_KUTIPAN_:
◆ ◆ ◆ ◆

Kata Kita
Berita, Artikel, dan Opini tentang Ejaan. id dan Pedoman Umum Ejaan Bahasa Indonesia.
Salahkah Menggunakan Bahasa tidak Baku?
Oleh Jufika Martalina, M.Hum.*
Persoalan ini berawal dari perbincangan teman-teman saya beberapa minggu lalu di grup WhatsApp. Salah satu dari anggota grup memberikan opini yang di dalamnya mengandung kata tolak ukur. Kemudian, salah satu anggota lain menimpalinya dengan memberikan penegasan bahwa tolok, bukan tolak! Berdasarkan kejadian tersebut terjadi beberapa perdebatan dengan munculnya opini anggota lain dengan beberapa pertanyaan kepada anggota yang mengkritisi perihal tolak ukur yang seharusnya adalah tolok ukur. Salah satu pertanyaan menarik yang muncul ketika perdebatan itu adalah mengapa orang-orang banyak menggunakan tolak ukur, bukan tolok ukur?

◆ ◆ ◆ ◆

_PERMINTAAN TUGAS 1_:
Salin bagian kutipan tentang tolok ukur mulai dari "Oleh Jufika Martalina, M.Hum.*" sampai dengan "bukan tolok ukur?".
_PERMINTAAN TUGAS 2_:
Jawablah pertanyaan berikut dari kutipan tentang bahasa tidak baku.
(a) Siapa penulis tulisan tersebut?
(b) Di mana perbincangan teman-teman penulis berlangsung?
(c) Menurut anggota yang memberi penegasan, kata mana yang seharusnya dipakai, tolak atau tolok?

(Daftar posisi sendi)
◆ ◆ ◆ ◆

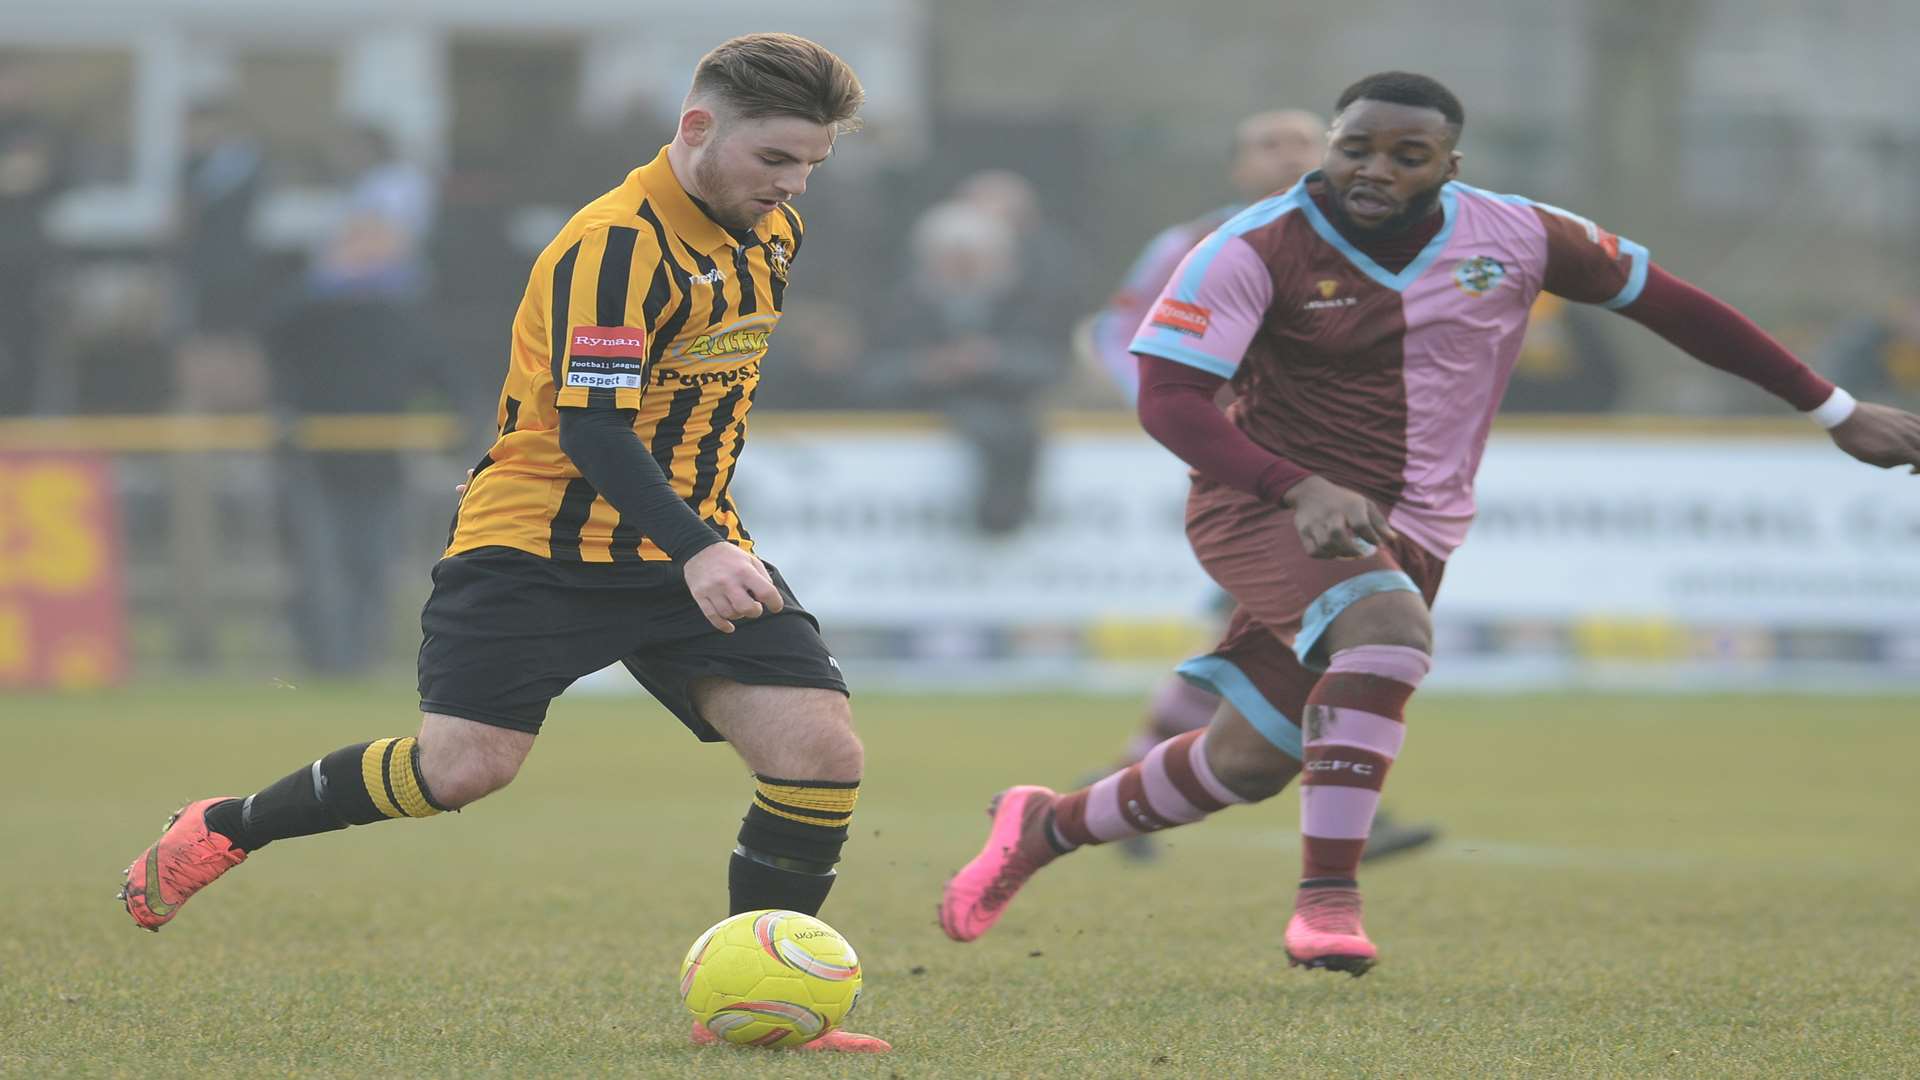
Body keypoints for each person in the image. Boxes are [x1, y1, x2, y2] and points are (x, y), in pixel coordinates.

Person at [941, 72, 1920, 976]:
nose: (1373, 169)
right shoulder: (1247, 246)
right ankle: (1328, 901)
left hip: (1418, 526)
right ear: (1332, 144)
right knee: (1388, 630)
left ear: (1449, 165)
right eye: (1355, 146)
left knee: (1248, 761)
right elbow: (1169, 400)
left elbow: (1677, 309)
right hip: (1265, 504)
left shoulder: (1521, 233)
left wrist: (1832, 409)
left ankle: (1045, 827)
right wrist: (1293, 485)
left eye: (1405, 155)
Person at [119, 34, 891, 1053]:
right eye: (776, 160)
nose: (792, 186)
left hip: (680, 545)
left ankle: (757, 1008)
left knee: (819, 753)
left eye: (810, 167)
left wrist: (701, 541)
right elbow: (595, 428)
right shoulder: (614, 244)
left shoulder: (770, 232)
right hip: (536, 546)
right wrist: (702, 549)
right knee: (465, 769)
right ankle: (225, 825)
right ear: (698, 129)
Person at [1084, 108, 1438, 864]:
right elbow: (1115, 333)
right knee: (1322, 623)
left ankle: (1123, 779)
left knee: (1267, 625)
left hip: (1340, 460)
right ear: (1238, 168)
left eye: (1303, 145)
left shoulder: (1384, 247)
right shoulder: (1191, 245)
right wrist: (1168, 400)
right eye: (1267, 147)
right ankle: (1351, 819)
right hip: (1246, 462)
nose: (1285, 159)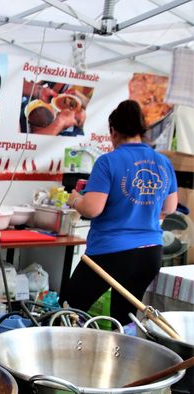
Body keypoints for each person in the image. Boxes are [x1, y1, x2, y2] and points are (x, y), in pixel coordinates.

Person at [62, 100, 178, 325]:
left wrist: (76, 199)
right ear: (140, 130)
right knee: (124, 319)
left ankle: (62, 356)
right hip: (150, 253)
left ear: (113, 131)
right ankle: (121, 358)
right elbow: (170, 208)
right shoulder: (163, 162)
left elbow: (93, 208)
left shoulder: (108, 161)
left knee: (69, 309)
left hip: (111, 253)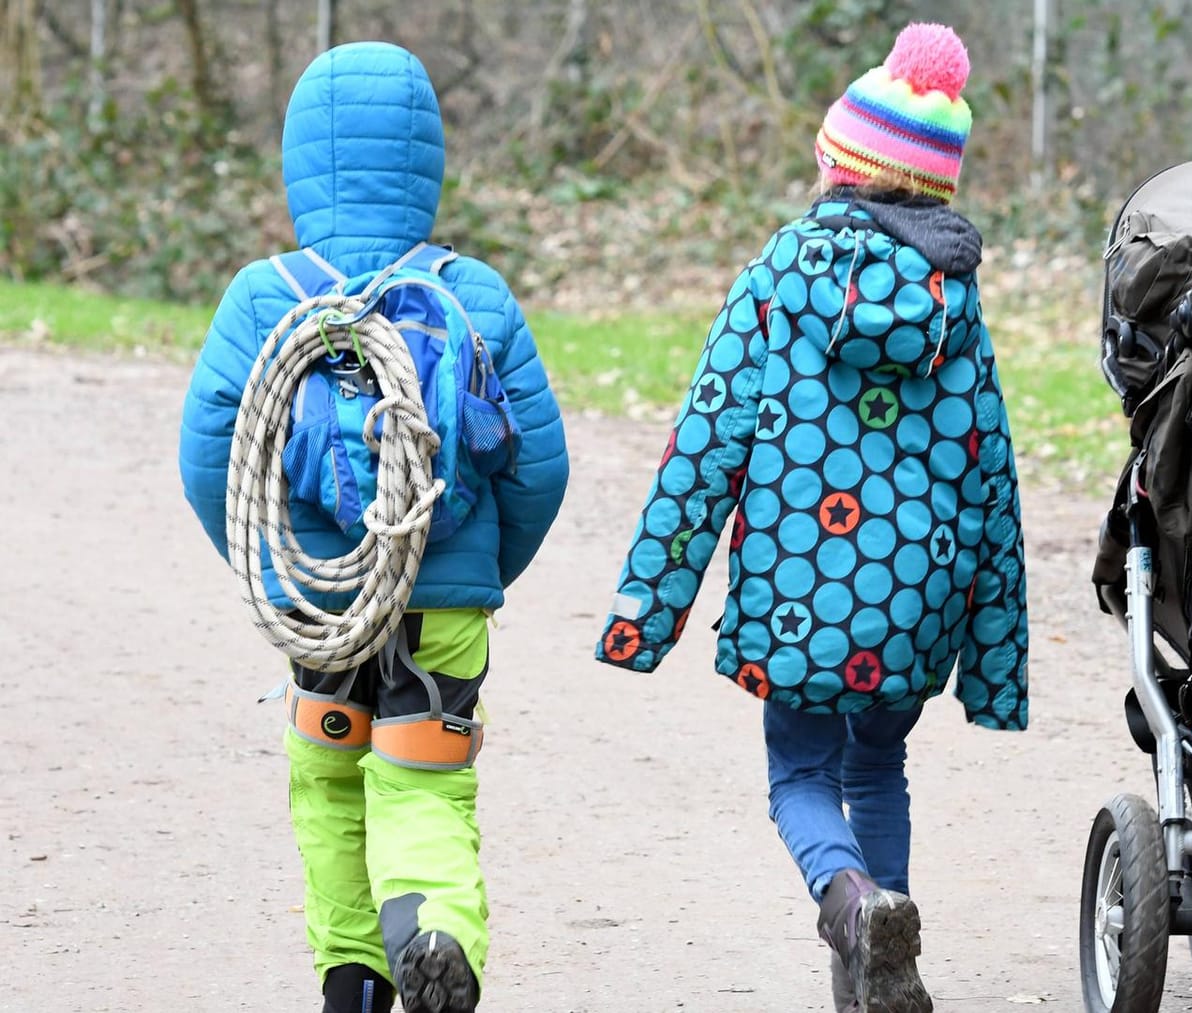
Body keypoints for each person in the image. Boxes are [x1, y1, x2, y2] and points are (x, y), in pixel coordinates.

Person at [596, 23, 1027, 1013]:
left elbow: (703, 450)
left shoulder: (775, 280)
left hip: (800, 599)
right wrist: (995, 665)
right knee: (879, 762)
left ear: (844, 168)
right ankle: (882, 961)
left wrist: (645, 612)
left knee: (799, 771)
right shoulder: (956, 306)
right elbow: (993, 480)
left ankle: (848, 895)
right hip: (916, 601)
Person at [178, 42, 569, 1013]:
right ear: (429, 160)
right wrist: (476, 571)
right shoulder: (473, 294)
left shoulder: (263, 296)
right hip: (443, 618)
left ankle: (351, 983)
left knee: (329, 791)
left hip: (321, 607)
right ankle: (433, 929)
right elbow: (541, 468)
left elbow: (206, 456)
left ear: (297, 159)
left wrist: (275, 570)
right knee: (423, 790)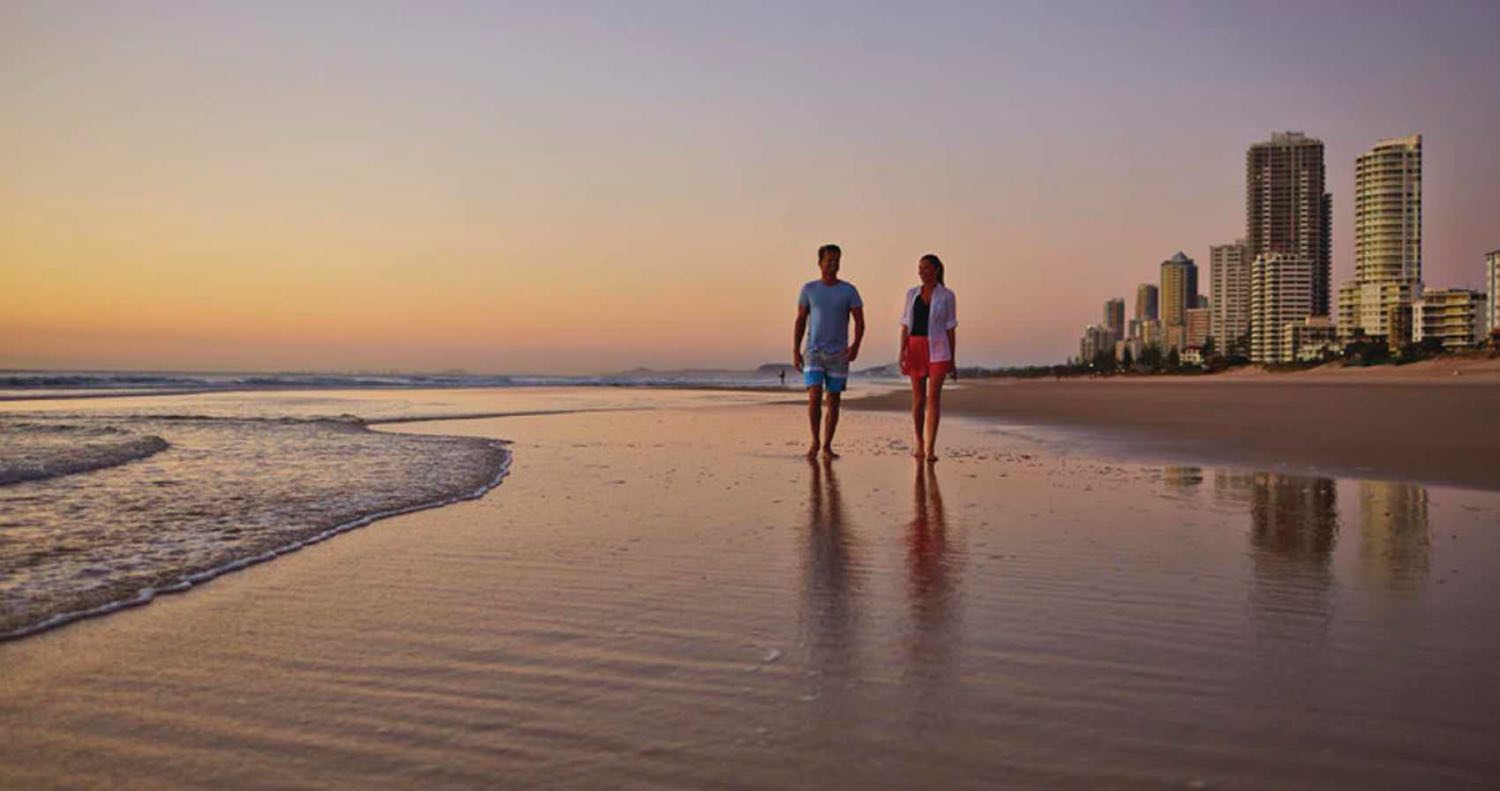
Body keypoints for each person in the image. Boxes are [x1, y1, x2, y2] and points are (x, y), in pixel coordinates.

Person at [794, 243, 865, 459]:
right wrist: (796, 350)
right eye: (829, 260)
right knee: (814, 396)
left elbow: (860, 322)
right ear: (820, 263)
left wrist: (855, 346)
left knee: (833, 400)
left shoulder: (849, 290)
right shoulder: (809, 289)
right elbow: (800, 320)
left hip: (838, 354)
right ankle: (815, 441)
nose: (833, 264)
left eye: (837, 260)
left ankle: (827, 445)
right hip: (814, 351)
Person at [898, 253, 956, 462]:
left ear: (936, 270)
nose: (922, 272)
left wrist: (953, 359)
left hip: (939, 349)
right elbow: (905, 324)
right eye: (919, 268)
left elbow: (950, 328)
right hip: (915, 346)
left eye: (926, 268)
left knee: (934, 398)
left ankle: (931, 447)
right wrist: (902, 350)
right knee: (918, 398)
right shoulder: (911, 294)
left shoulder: (947, 295)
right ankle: (919, 443)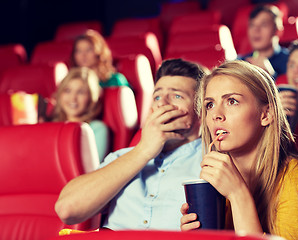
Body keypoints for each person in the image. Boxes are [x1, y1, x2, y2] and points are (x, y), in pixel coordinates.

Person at [180, 60, 298, 239]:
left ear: (266, 114)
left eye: (232, 101)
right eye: (209, 105)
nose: (216, 115)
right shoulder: (221, 182)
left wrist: (238, 195)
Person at [55, 59, 206, 230]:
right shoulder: (121, 158)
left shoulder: (215, 159)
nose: (161, 103)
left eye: (176, 95)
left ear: (201, 111)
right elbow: (67, 210)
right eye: (157, 96)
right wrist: (143, 151)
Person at [50, 67, 109, 163]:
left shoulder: (97, 129)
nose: (73, 98)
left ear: (91, 97)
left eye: (81, 92)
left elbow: (91, 167)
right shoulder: (50, 125)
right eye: (67, 91)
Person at [238, 4, 288, 79]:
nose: (256, 30)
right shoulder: (240, 62)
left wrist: (270, 75)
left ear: (277, 31)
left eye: (264, 25)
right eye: (252, 25)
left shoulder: (291, 61)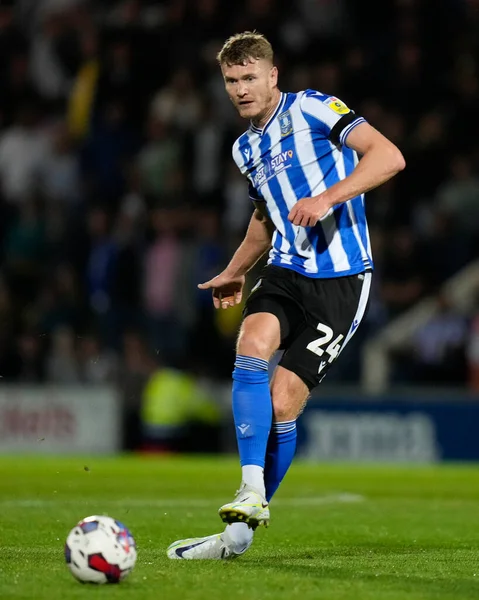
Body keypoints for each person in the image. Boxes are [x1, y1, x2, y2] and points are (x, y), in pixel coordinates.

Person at [167, 31, 405, 560]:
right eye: (232, 81)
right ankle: (250, 491)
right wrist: (234, 270)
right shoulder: (243, 147)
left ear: (273, 76)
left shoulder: (316, 109)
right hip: (285, 270)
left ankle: (236, 537)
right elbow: (264, 216)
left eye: (250, 77)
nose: (241, 89)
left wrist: (326, 197)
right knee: (250, 345)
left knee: (282, 403)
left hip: (342, 280)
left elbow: (388, 157)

◆ ◆ ◆ ◆

_JAWABAN LATIHAN 1_:
Oleh Jufika Martalina, M.Hum.*
Persoalan ini berawal dari perbincangan teman-teman saya beberapa minggu lalu di grup WhatsApp. Salah satu dari anggota grup memberikan opini yang di dalamnya mengandung kata tolak ukur. Kemudian, salah satu anggota lain menimpalinya dengan memberikan penegasan bahwa tolok, bukan tolak! Berdasarkan kejadian tersebut terjadi beberapa perdebatan dengan munculnya opini anggota lain dengan beberapa pertanyaan kepada anggota yang mengkritisi perihal tolak ukur yang seharusnya adalah tolok ukur. Salah satu pertanyaan menarik yang muncul ketika perdebatan itu adalah mengapa orang-orang banyak menggunakan tolak ukur, bukan tolok ukur?

_JAWABAN LATIHAN 2_:
(a) Jufika Martalina, M.Hum.
(b) Di grup WhatsApp.
(c) Tolok.